● Problem statement:
Which lines of the material below contain the word "problems"? Return each such line, matching case exactly.

● Source data:
* * *
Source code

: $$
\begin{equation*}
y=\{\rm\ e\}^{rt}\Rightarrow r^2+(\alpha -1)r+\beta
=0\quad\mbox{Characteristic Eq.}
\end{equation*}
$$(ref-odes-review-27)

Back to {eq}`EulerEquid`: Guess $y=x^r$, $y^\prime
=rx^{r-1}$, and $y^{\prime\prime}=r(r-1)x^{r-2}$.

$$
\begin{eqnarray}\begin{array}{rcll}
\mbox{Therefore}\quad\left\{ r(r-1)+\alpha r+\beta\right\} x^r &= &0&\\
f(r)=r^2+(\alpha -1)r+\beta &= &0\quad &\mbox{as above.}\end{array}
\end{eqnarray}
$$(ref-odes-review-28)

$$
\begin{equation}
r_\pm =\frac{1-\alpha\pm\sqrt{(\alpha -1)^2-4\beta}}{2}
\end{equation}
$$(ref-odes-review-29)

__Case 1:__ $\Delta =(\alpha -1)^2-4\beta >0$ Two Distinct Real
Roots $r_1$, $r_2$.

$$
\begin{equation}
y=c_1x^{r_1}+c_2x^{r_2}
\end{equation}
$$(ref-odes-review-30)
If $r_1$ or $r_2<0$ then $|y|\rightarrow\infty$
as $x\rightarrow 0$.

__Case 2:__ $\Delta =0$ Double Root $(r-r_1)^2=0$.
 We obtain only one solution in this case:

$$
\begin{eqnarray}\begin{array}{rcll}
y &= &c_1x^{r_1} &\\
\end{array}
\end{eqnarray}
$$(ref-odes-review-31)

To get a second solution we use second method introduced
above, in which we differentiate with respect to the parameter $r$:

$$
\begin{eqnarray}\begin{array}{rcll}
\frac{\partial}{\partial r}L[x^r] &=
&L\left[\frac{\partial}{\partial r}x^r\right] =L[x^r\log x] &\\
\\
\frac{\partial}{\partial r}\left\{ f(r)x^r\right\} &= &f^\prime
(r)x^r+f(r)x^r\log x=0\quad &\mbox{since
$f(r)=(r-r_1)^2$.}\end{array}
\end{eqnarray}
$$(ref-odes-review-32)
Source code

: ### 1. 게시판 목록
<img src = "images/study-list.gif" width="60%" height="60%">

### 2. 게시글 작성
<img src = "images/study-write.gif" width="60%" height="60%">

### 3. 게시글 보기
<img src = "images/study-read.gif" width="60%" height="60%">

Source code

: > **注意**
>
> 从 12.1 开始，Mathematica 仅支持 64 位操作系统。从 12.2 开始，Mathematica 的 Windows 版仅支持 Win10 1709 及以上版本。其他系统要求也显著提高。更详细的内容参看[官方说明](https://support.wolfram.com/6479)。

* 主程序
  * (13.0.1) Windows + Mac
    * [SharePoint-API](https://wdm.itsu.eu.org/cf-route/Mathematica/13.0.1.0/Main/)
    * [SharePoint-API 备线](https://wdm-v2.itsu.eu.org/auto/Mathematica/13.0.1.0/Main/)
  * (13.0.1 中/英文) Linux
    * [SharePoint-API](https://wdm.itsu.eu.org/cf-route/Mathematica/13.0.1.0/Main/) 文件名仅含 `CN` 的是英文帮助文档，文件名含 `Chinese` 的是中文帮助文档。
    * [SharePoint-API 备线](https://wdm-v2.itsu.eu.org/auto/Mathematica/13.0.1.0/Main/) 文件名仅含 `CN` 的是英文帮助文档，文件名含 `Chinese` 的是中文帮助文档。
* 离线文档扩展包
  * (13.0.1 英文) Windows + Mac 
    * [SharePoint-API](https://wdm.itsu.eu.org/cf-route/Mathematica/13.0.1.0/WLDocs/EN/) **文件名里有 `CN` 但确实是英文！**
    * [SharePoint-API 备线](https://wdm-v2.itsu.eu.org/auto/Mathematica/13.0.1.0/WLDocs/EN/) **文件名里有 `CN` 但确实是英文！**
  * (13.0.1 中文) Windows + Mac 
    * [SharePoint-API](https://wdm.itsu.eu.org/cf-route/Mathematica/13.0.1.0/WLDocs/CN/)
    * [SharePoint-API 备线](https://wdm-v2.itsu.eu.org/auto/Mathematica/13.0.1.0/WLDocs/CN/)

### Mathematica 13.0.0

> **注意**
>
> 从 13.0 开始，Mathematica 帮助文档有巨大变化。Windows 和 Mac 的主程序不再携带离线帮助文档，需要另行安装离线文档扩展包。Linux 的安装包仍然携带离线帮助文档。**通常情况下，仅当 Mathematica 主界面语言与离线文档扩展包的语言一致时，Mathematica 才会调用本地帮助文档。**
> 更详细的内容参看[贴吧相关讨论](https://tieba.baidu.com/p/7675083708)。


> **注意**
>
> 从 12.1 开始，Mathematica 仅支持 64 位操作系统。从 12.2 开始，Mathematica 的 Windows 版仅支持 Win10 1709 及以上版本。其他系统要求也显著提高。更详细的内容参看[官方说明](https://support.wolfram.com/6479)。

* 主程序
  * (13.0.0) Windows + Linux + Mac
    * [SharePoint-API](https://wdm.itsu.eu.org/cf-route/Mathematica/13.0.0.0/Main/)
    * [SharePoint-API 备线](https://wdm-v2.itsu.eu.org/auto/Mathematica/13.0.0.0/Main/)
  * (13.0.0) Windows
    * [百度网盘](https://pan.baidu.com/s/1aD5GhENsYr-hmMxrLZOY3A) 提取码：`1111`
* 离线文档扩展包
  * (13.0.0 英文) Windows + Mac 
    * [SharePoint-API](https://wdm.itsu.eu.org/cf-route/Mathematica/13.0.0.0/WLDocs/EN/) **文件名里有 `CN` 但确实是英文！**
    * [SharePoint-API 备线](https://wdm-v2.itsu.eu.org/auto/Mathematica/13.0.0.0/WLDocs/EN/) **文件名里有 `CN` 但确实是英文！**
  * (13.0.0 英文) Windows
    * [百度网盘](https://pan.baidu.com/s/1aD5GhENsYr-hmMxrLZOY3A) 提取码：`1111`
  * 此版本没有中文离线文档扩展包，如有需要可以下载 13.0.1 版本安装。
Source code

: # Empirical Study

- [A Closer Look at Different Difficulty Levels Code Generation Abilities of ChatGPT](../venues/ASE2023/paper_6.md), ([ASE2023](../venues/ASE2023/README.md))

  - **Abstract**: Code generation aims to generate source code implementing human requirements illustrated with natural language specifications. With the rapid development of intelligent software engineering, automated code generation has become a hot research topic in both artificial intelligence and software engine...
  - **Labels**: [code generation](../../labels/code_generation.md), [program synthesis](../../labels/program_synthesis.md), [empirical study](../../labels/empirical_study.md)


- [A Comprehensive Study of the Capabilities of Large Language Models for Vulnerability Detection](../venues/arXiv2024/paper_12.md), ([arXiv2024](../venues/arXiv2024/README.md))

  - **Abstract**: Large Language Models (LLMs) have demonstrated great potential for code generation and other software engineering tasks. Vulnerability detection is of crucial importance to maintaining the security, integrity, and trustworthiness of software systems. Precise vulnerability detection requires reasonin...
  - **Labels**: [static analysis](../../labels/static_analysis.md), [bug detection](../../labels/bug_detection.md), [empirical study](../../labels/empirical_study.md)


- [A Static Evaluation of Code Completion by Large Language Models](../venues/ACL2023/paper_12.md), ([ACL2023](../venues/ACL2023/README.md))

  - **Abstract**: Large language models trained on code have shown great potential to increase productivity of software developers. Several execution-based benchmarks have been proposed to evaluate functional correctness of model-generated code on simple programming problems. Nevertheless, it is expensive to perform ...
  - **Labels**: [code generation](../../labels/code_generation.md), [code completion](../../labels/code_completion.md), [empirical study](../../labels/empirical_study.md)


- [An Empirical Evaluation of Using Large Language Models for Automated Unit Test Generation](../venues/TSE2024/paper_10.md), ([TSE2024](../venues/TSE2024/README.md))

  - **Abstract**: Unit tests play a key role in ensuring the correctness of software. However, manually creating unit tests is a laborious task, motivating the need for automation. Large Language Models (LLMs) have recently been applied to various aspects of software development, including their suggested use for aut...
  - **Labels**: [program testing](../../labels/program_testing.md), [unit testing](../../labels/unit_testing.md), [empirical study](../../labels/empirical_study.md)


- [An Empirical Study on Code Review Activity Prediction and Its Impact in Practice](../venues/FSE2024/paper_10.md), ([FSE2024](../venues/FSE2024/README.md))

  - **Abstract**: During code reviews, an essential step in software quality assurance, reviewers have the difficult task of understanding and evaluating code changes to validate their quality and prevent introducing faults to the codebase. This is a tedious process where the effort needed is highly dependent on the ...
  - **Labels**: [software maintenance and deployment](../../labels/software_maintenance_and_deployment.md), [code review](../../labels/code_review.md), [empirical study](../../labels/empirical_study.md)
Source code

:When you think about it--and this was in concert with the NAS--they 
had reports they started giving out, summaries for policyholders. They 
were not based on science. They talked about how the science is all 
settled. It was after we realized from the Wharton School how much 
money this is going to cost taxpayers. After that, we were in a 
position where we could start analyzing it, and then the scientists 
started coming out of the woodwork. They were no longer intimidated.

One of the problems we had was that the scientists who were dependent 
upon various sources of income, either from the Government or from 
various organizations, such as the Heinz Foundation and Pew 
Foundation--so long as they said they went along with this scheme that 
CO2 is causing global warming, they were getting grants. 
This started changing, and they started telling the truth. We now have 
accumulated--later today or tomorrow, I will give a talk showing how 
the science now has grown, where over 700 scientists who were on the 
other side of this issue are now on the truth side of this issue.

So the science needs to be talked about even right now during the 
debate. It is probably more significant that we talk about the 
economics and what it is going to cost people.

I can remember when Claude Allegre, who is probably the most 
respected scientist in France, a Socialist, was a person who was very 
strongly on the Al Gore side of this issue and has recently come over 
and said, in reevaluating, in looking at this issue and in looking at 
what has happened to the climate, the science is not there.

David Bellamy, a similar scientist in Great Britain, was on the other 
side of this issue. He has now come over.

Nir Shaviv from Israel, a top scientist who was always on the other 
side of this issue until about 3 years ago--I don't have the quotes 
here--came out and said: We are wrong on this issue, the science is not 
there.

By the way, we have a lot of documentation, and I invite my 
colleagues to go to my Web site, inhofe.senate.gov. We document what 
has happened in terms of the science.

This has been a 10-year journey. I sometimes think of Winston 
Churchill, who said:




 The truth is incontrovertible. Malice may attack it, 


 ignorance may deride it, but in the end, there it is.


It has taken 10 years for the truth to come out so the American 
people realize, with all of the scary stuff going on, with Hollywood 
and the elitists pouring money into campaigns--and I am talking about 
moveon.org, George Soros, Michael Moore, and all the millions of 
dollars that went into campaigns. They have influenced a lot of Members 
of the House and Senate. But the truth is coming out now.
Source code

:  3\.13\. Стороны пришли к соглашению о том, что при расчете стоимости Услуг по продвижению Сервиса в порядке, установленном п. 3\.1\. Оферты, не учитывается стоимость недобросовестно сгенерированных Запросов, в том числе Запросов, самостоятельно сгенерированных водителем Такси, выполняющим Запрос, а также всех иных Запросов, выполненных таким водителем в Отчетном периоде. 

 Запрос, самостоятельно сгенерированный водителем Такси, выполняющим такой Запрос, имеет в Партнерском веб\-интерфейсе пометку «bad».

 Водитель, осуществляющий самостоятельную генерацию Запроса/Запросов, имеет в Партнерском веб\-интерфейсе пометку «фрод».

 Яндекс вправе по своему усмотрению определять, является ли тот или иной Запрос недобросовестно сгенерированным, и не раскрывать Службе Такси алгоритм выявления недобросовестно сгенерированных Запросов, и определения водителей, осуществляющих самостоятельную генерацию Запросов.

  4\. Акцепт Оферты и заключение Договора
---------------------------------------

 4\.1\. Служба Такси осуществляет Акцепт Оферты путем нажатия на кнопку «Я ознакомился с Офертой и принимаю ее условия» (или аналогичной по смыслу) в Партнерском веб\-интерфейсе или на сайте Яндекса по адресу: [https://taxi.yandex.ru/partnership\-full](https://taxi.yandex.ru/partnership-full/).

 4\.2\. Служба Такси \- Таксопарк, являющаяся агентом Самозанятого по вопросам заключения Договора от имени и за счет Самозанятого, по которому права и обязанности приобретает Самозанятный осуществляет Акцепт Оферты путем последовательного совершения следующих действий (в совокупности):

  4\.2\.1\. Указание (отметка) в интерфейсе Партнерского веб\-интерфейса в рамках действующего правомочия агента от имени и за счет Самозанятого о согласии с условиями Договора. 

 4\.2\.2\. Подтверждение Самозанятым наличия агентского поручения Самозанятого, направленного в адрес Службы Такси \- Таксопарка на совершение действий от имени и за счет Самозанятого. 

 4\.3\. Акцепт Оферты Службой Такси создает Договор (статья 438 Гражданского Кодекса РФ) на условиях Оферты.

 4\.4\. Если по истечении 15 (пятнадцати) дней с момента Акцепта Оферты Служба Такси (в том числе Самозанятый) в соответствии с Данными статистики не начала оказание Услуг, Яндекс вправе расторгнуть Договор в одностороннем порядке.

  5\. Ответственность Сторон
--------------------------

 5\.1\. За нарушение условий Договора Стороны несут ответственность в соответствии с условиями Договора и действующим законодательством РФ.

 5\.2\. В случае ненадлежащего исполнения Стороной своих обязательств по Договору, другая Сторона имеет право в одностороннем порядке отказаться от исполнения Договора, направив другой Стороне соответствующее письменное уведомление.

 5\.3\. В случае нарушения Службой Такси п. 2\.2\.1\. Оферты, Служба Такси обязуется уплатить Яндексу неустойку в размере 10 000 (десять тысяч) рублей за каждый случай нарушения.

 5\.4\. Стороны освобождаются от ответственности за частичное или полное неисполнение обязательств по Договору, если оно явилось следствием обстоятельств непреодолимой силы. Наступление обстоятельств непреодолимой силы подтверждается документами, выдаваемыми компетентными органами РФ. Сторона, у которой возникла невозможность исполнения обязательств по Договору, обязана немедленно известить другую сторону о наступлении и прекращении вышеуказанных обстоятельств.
* * *
● Result of the exercise:
  - **Abstract**: Large language models trained on code have shown great potential to increase productivity of software developers. Several execution-based benchmarks have been proposed to evaluate functional correctness of model-generated code on simple programming problems. Nevertheless, it is expensive to perform ...
One of the problems we had was that the scientists who were dependent 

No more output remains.